**Your instructions**
Transcribe, starting at the line with "高解像度画像はここをクリック" and ending at the line with "золин взаимодействие", every line of the material below exactly, but leave out the pictures and anything outside that span.

**Given data**
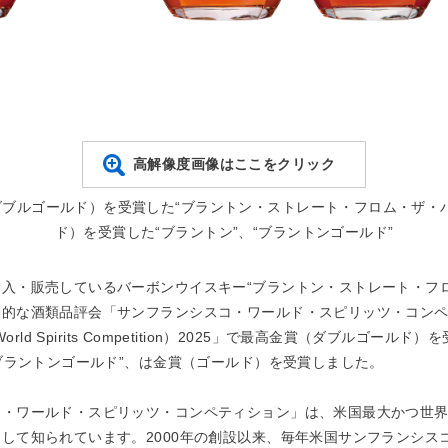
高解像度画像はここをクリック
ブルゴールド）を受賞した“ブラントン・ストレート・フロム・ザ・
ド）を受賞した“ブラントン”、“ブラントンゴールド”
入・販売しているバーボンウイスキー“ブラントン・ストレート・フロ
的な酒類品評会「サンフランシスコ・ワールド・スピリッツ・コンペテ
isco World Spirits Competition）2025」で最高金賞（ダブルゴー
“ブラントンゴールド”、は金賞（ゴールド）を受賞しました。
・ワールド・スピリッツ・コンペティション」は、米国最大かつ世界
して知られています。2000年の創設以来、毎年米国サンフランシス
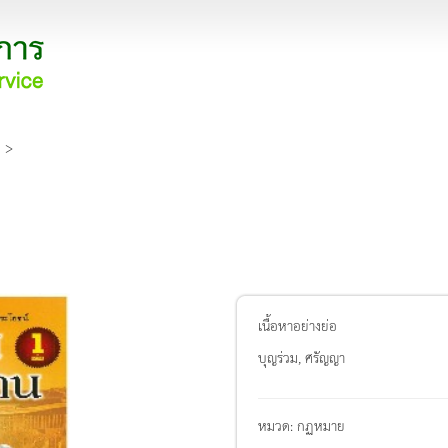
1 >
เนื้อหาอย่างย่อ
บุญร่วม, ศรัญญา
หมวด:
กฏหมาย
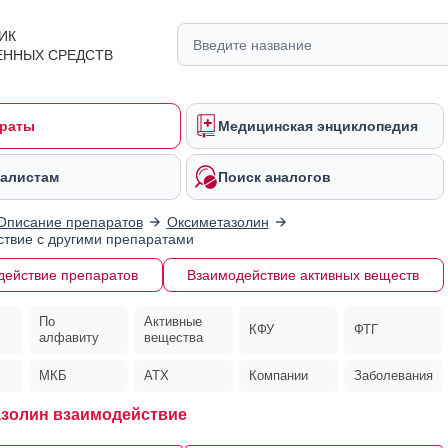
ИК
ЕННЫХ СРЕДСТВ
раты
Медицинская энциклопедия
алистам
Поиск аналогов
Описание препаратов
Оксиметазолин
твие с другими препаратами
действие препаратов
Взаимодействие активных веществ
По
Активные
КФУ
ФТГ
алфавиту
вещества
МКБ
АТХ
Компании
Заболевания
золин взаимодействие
---
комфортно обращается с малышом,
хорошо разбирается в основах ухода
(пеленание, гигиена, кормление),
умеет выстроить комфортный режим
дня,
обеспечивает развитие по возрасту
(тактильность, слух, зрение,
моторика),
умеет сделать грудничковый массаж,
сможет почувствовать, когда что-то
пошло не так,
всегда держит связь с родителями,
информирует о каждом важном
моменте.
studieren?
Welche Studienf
--
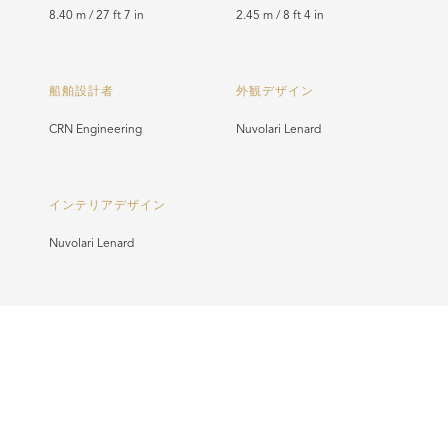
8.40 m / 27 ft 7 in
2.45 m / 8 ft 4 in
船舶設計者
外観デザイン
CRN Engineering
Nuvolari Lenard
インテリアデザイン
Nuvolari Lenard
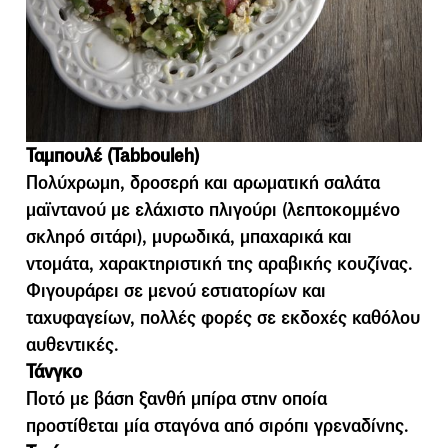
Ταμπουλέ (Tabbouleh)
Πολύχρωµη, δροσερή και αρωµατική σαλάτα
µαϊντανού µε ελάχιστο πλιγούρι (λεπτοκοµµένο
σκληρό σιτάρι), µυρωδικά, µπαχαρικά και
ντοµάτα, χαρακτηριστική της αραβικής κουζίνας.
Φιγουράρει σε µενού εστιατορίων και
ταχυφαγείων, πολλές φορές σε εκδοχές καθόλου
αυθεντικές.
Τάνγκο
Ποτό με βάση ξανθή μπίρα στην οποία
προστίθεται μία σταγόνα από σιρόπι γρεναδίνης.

**Response to this task**
高解像度画像はここをクリック
ブルゴールド）を受賞した“ブラントン・ストレート・フロム・ザ・
ド）を受賞した“ブラントン”、“ブラントンゴールド”
入・販売しているバーボンウイスキー“ブラントン・ストレート・フロ
的な酒類品評会「サンフランシスコ・ワールド・スピリッツ・コンペテ
isco World Spirits Competition）2025」で最高金賞（ダブルゴー
“ブラントンゴールド”、は金賞（ゴールド）を受賞しました。
・ワールド・スピリッツ・コンペティション」は、米国最大かつ世界
して知られています。2000年の創設以来、毎年米国サンフランシス
1 >
เนื้อหาอย่างย่อ
บุญร่วม, ศรัญญา
หมวด:
กฏหมาย
ИК
ЕННЫХ СРЕДСТВ
раты
Медицинская энциклопедия
алистам
Поиск аналогов
Описание препаратов
Оксиметазолин
твие с другими препаратами
действие препаратов
Взаимодействие активных веществ
По
Активные
КФУ
ФТГ
алфавиту
вещества
МКБ
АТХ
Компании
Заболевания
золин взаимодействие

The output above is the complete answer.